● THE PROBLEM:
If a line includes "pixels", copy it out of the entries.

● Records from a dataset:
◇ ◇ ◇
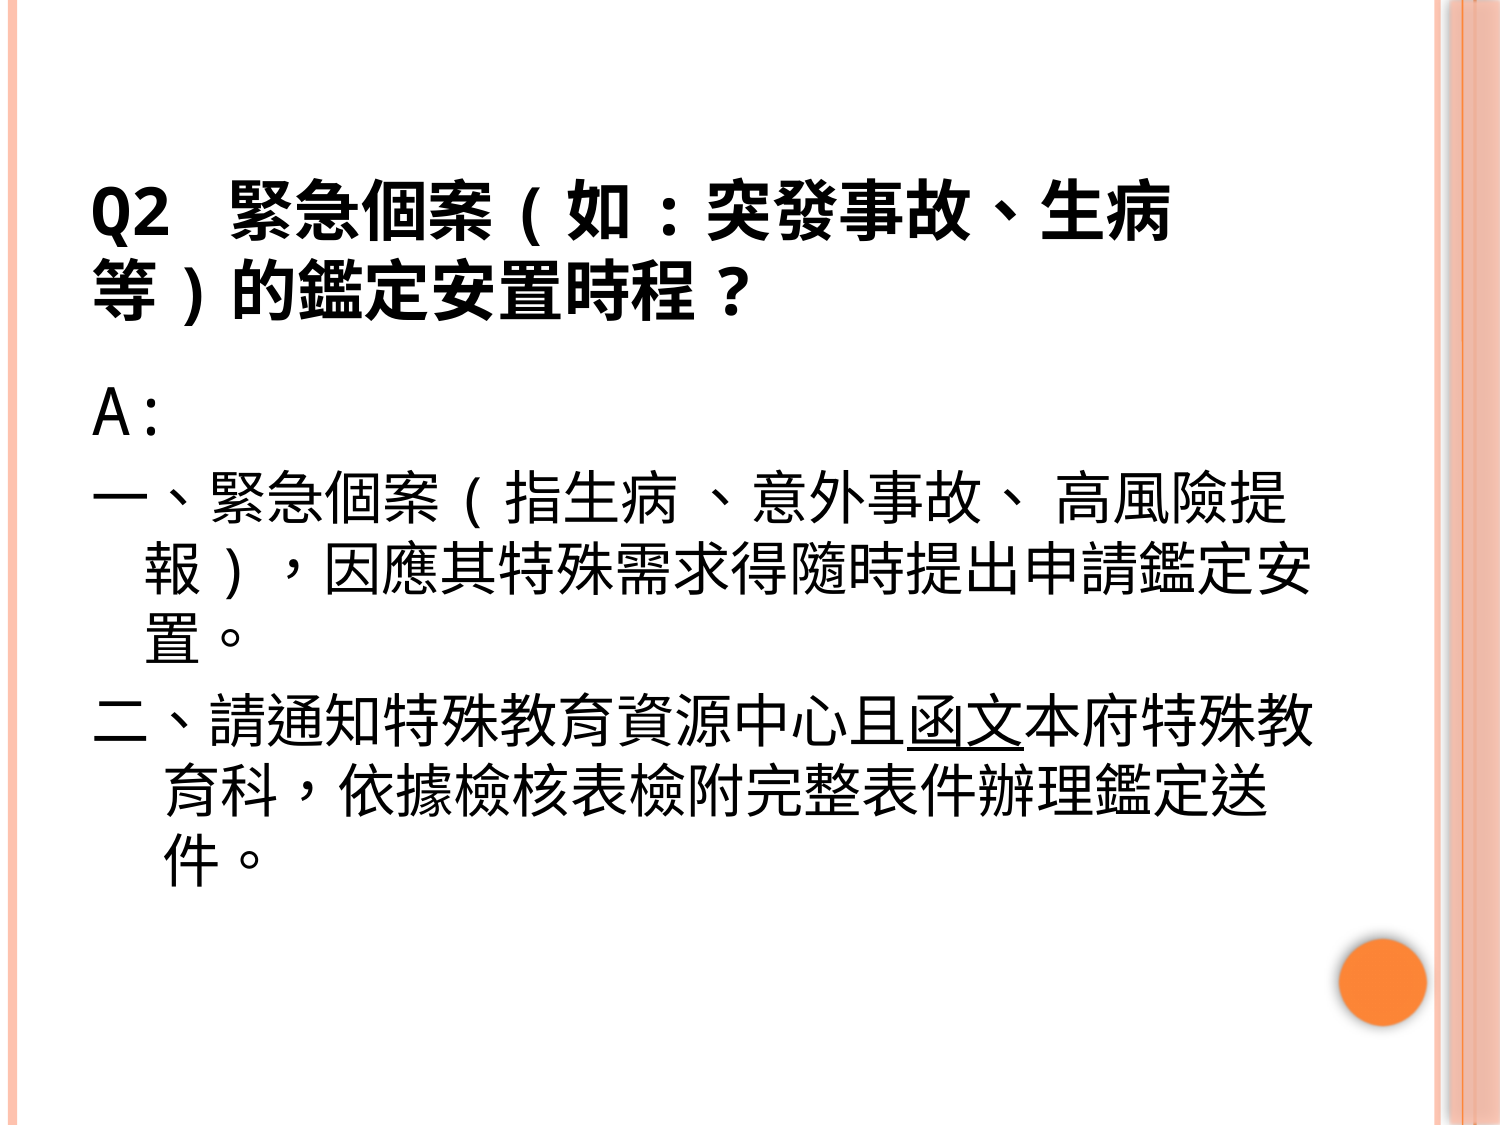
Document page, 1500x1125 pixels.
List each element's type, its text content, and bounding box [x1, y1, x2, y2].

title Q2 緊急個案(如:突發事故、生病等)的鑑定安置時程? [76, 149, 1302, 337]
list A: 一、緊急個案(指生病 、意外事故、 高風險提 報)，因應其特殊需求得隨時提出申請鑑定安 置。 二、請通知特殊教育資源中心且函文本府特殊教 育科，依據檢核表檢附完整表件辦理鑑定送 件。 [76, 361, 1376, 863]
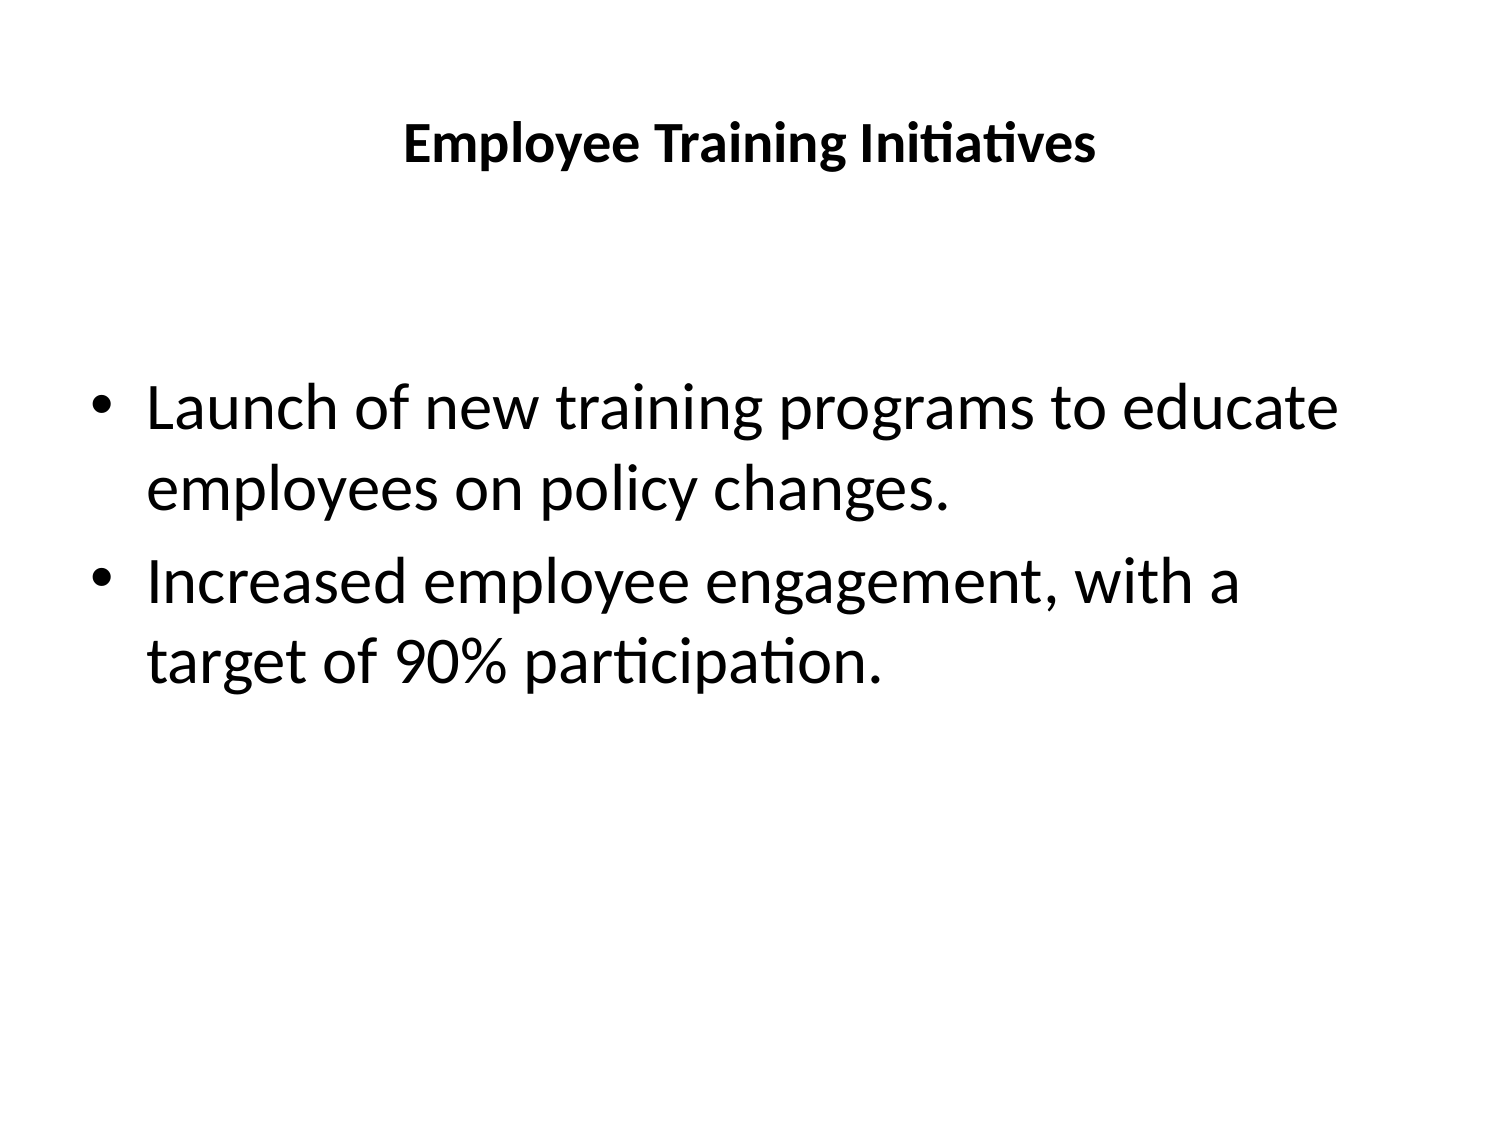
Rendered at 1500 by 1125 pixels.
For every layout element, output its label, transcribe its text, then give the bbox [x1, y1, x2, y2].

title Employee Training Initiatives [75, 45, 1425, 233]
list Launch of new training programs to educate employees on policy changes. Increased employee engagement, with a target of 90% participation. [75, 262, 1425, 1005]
◇ ◇ ◇
● SOLUTION BELOW:
Document page, 1500x1125 pixels.
Rendered at 1500 by 1125 pixels.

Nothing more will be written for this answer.